How to read the contents of an .sql file into an R script to run a query?

I've had trouble with reading sql files myself, and have found that often times the syntax gets broken if there are any single line comments in the sql. Since in R you store the sql statement as a single line string, if there are any double dashes in the sql it will essentially comment out any code after the double dash.

This is a function that I typically use whenever I am reading in a .sql file to be used in R.

getSQL <- function(filepath){
  con = file(filepath, "r")
  sql.string <- ""

  while (TRUE){
    line <- readLines(con, n = 1)

    if ( length(line) == 0 ){
      break
    }

    line <- gsub("\\t", " ", line)

    if(grepl("--",line) == TRUE){
      line <- paste(sub("--","/*",line),"*/")
    }

    sql.string <- paste(sql.string, line)
  }

  close(con)
  return(sql.string)
}

I've found for queries with multiple lines, the read_file() function from the readr package works well. The only thing you have to be mindful of is to avoid single quotes (double quotes are fine). You can even add comments this way.
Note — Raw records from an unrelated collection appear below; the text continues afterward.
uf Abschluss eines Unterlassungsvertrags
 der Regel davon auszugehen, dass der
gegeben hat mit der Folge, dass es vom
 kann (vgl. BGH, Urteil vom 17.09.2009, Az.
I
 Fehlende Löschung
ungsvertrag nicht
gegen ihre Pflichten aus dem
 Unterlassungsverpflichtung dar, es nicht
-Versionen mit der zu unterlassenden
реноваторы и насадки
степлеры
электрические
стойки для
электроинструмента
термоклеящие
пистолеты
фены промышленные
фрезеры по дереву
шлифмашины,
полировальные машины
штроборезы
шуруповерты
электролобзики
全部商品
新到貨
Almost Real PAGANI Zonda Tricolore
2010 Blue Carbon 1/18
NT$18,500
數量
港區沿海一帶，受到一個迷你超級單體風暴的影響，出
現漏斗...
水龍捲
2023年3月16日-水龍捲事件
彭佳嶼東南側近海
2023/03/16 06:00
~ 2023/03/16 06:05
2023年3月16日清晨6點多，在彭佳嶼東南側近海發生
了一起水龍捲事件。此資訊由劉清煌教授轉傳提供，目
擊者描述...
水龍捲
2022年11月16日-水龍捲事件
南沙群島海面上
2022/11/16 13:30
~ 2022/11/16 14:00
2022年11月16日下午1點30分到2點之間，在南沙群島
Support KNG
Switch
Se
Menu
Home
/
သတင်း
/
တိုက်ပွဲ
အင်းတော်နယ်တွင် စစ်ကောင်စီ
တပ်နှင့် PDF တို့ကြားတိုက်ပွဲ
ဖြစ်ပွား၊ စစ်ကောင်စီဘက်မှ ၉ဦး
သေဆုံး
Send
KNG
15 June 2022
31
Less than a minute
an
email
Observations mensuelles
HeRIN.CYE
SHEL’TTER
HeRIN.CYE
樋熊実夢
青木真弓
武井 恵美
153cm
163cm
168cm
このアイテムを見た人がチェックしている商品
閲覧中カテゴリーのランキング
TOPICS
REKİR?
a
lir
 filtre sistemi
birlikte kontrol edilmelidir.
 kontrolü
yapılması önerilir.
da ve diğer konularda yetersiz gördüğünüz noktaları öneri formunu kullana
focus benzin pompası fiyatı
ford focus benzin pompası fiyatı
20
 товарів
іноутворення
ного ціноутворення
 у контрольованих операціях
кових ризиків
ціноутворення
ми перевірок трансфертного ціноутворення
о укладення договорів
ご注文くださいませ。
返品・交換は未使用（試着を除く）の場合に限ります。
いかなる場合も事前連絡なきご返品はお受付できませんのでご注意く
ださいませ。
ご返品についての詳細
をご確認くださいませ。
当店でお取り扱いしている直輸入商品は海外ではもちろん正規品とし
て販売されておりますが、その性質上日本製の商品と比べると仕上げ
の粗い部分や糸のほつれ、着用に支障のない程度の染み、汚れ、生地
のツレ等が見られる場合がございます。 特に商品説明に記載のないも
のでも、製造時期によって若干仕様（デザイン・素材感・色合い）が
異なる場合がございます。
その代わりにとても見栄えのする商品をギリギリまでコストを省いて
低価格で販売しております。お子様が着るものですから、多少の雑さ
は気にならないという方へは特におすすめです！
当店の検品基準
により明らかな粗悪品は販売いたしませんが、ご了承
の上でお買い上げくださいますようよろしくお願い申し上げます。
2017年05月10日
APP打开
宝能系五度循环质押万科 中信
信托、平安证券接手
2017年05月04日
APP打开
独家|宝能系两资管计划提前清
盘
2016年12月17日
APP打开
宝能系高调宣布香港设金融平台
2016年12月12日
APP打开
Example query, saved as query.sql

SELECT 
COUNT(1) as "my_count"
-- comment goes here
FROM -- tabs work too
  my_table

I can then store the results in a data frame with

df <- dbGetQuery(con, statement = read_file('query.sql'))

You can use the read_file() function from the readr package.

fileName = read_file("C:/Users/me/Desktop/my_script.sql")

You will get a string variable fileName with the desired text.

Note: Use / instead of \\\


The answer by Matt Jewett is quite useful, but I wanted to add that I sometimes encounter the following warning when trying to read .sql files generated by sql server using that answer:

Warning message: In readLines(con, n = 1) : line 1 appears to contain an embedded nul

The first line returned by readLines is often "ÿþ" in these cases (i.e. the UTF-16 byte order mark) and subsequent lines are not read properly. I solved this by opening the sql file in Microsoft SQL Server Management Studio and selecting

File -> Save As ...

then on the small downarrow next to the save button selecting

Save with Encoding ...

and choosing

Unicode (UTF-8 without signature) - Codepage 65001

from the Encoding dropdown menu.

If you do not have Microsoft SQL Server Management Studio and are using a Windows machine, you could also try opening the file with the default text editor and then selecting

File -> Save As ...

Encoding: UTF-8

to save with a .txt file extension.

Interestingly changing the file within Microsoft SQL Server Management Studio removes the BOM (byte order mark) altogether, whereas changing the file within the text editor converts the BOM to the UTF-8 BOM but nevertheless causes the query to be properly read using the referenced answer.